One thing to note about this code is the use of ErrorOr and TRY which is explained in the documentation.

A major issue I had at first was testing; since BufferedStream is included in many other files, modifications to it triggered a fairly gnarly recompilation that took around 20-30 minutes on my laptop. Thankfully, the Serenity developers point out that certain subsystems could be run on the host without having to build the entire OS. After writing tests covering each of the scenarios outlined above, I was able to get a working implementation much faster. The full pull request can be found here.

Back to `uniq`

With read_line_with_resize implemented, I could now address that FIXME in uniq. The specification for uniq describes its expected behavior as follows: The uniq utility shall read an input file comparing adjacent lines, and write one copy of each input line on the output. The second and succeeding copies of repeated adjacent input lines shall not be written. This was implemented by maintaining two buffers, one for the current line and one for the previous line, swapping the current and previous buffers on each iteration, and then reading in a new line into the current buffer. The main change that needed to be made after replacing read_line with read_line_with_resize was to no longer swap StringViews, as they could be invalidated after a resize and instead just declare a new StringView of the buffer as follows:

    swap(current_buf, previous_buf);
    // The StringViews cannot be swapped since read_line_with_resize
    // potentially changes the location of the buffers due to reallocation.
    // Instead create a new StringView of what was most recently read in.
    previous = StringView { previous_buf.span().trim(current.length()) };

I started writing tests for these changes and noticed some incongruencies with the output of this program that of the coreutils version.
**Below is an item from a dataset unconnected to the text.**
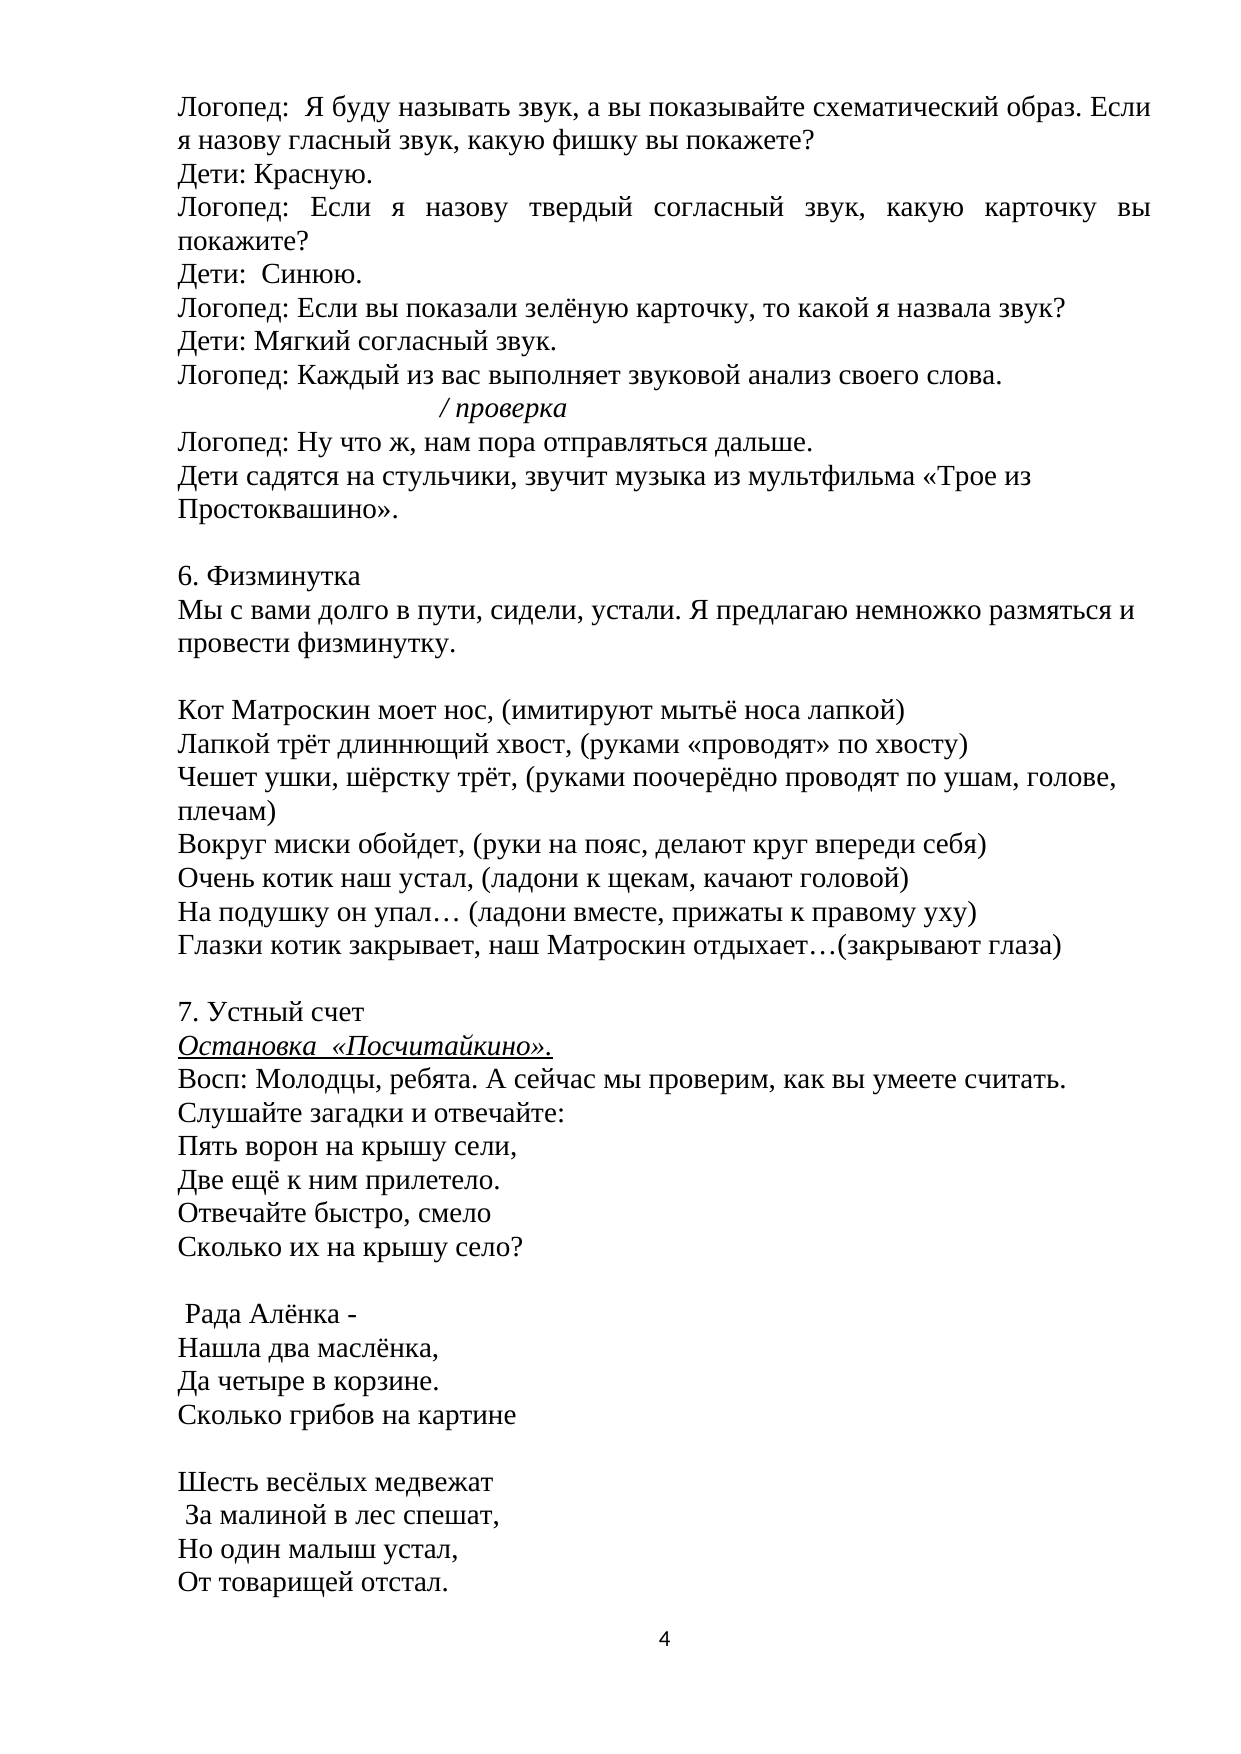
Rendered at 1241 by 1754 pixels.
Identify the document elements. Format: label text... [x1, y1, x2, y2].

It turned out that the last line of repeated lines was being output rather than the first. Although this won't be apparent when comparing whole lines, when using the -f or -s flags to limit the comparison to some offset from the beginning of the line it becomes apparent that the wrong line is being output. Fixing this was a matter of adding a loop inside the main loop to skip over lines while they match with the current line. Lastly, I fixed a couple of off by one errors that were affecting the -c and -f flags. The full pull request can be found here [2].

1. Thanks to timschumi for his help on this.

2. Thanks to tcl3 for reviewing this PR.